Apple Has a Patch out for the macOS Root Access Security Vulnerability

Go to the Updates tab in the Mac App Store to apply it now, you won’t even need to reboot. Apple has more details about the update at this link.

Here’s the post from yesterday with the details of the vulnerability.

Update:
If you have any trouble with file sharing after applying this security patch Apple has another fix for that, oops.

The macOS Root Access Security Vulnerability

There’s a vulnerability in the latest version of macOS High Sierra (10.13.1) that may let anyone with physical access to a Mac log in and gain system administrator (root) access. Or, if they already have an account, upgrade their access to the system administrator (root) level.

You can work around the issue by setting a root password as described in this support document from Apple. They’re working on fixing it.

The vulnerability works like this:

  1. At any login or a privilege escalation dialog a user types in the username root
  2. The user hits the login button or enter a few times in quick succession
  3. The system enables the root user account and assigns it no password.

This is incredibly bad for Apple to have a vulnerability this easy to exploit, and it’s ridiculous that it was also apparently publicly available on Apple’s developer forums weeks ago.

Uber Hid Hack of Data From 57 Million Users & Drivers

Bloomberg’s Eric Newcomer:

Hackers stole the personal data of 57 million customers and drivers from Uber Technologies Inc., a massive breach that the company concealed for more than a year. This week, the ride-hailing firm ousted its chief security officer and one of his deputies for their roles in keeping the hack under wraps, which included a $100,000 payment to the attackers.

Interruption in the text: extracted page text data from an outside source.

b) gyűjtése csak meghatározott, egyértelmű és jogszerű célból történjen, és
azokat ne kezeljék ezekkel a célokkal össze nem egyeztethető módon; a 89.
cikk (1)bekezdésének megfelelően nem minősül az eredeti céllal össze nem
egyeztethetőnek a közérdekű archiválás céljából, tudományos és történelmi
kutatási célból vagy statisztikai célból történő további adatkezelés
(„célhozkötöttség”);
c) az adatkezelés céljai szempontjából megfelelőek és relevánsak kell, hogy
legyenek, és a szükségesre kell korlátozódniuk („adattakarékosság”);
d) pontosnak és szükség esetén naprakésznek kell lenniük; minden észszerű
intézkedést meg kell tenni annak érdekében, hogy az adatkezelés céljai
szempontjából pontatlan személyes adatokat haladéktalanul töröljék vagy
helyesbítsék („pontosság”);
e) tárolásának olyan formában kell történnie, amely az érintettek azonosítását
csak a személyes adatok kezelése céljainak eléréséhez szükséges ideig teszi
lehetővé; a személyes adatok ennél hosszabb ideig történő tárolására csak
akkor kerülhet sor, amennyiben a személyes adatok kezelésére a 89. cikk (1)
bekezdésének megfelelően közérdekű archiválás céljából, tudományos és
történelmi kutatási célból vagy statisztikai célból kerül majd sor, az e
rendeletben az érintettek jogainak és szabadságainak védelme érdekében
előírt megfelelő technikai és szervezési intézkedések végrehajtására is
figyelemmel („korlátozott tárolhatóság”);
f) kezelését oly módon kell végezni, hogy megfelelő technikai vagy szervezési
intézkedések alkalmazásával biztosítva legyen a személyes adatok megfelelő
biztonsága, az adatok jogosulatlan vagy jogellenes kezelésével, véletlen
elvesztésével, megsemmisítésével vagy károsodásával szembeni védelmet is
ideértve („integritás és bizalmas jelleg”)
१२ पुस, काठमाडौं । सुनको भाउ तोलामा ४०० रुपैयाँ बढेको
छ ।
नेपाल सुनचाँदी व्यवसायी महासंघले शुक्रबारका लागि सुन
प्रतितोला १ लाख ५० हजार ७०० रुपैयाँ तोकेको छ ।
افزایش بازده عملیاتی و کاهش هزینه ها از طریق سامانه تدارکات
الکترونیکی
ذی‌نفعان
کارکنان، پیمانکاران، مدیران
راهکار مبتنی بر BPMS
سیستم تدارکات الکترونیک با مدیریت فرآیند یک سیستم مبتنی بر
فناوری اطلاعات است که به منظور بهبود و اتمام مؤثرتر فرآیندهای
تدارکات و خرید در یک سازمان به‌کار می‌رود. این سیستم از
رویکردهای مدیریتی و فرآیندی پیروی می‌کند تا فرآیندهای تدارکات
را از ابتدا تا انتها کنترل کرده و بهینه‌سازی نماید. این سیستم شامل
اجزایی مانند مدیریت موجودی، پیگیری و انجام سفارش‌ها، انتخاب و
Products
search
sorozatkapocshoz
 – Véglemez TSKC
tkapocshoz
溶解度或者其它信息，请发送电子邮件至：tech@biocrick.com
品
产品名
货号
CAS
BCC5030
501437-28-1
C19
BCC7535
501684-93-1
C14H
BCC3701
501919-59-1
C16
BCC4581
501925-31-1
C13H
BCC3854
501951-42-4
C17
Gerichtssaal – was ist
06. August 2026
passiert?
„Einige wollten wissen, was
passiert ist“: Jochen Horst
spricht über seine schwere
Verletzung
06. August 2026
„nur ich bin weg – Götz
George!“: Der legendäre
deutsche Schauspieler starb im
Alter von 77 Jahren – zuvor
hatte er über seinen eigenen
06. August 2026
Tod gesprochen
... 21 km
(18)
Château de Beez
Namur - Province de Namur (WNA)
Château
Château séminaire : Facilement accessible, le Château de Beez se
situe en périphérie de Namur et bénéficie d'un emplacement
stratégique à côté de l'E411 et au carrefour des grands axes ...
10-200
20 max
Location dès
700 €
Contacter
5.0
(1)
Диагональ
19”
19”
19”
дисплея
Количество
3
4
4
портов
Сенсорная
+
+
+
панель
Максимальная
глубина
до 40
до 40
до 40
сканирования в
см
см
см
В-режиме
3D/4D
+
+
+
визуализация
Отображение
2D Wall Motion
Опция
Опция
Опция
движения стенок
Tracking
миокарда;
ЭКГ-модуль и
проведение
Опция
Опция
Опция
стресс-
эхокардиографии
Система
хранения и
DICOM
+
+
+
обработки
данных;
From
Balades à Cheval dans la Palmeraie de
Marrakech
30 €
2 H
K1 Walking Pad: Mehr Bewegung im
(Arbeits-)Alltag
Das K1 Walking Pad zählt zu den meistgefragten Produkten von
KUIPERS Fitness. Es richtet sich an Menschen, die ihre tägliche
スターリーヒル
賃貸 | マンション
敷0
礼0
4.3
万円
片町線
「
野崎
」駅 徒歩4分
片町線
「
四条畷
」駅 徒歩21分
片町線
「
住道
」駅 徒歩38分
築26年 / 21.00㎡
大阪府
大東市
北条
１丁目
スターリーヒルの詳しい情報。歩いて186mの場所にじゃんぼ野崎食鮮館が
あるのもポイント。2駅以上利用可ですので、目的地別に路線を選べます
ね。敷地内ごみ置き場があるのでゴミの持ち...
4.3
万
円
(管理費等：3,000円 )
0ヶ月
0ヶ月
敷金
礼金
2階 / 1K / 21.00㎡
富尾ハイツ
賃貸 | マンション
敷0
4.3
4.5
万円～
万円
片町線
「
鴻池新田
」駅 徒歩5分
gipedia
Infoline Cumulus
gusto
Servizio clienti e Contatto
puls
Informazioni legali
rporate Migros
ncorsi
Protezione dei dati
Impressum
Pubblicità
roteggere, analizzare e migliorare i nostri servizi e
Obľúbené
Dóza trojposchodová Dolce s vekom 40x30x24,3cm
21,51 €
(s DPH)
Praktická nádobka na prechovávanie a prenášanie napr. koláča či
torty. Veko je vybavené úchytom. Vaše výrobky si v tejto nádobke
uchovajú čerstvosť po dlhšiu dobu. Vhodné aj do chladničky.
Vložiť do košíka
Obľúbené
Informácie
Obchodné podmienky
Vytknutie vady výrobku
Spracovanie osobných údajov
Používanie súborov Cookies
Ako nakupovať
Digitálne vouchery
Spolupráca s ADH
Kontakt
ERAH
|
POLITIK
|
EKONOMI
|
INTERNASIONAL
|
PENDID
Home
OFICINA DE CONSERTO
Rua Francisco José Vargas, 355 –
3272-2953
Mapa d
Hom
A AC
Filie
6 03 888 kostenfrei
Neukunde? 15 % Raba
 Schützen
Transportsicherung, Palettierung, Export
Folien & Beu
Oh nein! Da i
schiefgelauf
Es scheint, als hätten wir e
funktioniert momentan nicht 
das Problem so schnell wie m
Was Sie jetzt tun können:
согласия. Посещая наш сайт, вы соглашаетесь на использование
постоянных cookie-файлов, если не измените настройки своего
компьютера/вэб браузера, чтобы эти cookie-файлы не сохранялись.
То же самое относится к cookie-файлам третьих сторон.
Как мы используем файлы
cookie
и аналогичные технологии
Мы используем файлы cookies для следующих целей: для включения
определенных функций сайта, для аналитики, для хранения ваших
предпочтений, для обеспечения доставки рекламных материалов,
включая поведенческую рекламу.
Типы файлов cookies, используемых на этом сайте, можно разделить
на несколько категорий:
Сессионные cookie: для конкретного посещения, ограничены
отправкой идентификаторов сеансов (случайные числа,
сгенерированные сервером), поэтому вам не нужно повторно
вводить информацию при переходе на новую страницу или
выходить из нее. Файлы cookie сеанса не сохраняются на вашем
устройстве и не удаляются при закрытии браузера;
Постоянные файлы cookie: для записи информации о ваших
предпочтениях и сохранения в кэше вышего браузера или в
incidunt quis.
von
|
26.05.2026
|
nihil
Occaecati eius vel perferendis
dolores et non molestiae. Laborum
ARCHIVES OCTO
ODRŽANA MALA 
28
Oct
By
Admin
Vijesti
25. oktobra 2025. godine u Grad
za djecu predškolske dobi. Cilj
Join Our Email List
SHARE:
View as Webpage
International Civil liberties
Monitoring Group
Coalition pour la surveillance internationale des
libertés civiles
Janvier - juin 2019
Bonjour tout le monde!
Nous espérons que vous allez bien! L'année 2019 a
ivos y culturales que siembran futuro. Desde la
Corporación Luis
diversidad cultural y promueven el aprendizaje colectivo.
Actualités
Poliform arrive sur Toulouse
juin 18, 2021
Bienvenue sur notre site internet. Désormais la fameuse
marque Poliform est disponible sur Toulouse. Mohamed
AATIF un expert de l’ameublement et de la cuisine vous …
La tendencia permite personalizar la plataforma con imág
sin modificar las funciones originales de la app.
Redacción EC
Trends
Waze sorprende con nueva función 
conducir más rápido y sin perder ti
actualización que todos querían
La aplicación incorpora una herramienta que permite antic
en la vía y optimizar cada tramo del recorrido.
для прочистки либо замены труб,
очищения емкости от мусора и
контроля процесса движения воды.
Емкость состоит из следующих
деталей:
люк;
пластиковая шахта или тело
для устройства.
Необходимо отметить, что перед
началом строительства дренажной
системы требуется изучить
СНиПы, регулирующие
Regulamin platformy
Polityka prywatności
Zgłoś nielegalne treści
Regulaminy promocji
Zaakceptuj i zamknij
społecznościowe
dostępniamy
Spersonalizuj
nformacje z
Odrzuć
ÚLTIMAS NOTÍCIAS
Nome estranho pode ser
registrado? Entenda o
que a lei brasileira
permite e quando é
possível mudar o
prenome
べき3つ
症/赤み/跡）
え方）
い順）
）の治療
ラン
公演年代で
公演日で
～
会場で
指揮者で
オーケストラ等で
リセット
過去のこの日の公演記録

Compromised data from the October 2016 attack included names, email addresses and phone numbers of 50 million Uber riders around the world, the company told Bloomberg on Tuesday. The personal information of about 7 million drivers was accessed as well, including some 600,000 U.S. driver’s license numbers. No Social Security numbers, credit card information, trip location details or other data were taken, Uber said.

Android Users’ Location Information Is Always Being Sent to Google

Quartz’ Keith Collins:

Many people realize that smartphones track their locations. But what if you actively turn off location services, haven’t used any apps, and haven’t even inserted a carrier SIM card?

Even if you take all of those precautions, phones running Android software gather data about your location and send it back to Google when they’re connected to the internet, a Quartz investigation has revealed.

Since the beginning of 2017, Android phones have been collecting the addresses of nearby cellular towers—even when location services are disabled—and sending that data back to Google. The result is that Google, the unit of Alphabet behind Android, has access to data about individuals’ locations and their movements that go far beyond a reasonable consumer expectation of privacy.

Quartz observed the data collection occur and contacted Google, which confirmed the practice.

Google claimed they weren’t doing anything with the data received from Android devices, and says they’ll stop doing it (at the end of the month) now that they’ve been caught by Quartz.

I’m not sure why anyone should trust Google’s word about what they were doing with this information when they explicitly use location information to target ads and were pulling this shit with no way for a user to disable it.

You can bet that companies like Google (photos), Facebook and their subsidiaries such as Instagram, and Twitter, also scrape location information whenever you upload photos to their services by reading the EXIF data attached to every photo. You can download apps like Metapho on iOS to remove the EXIF information from your photos before you share them.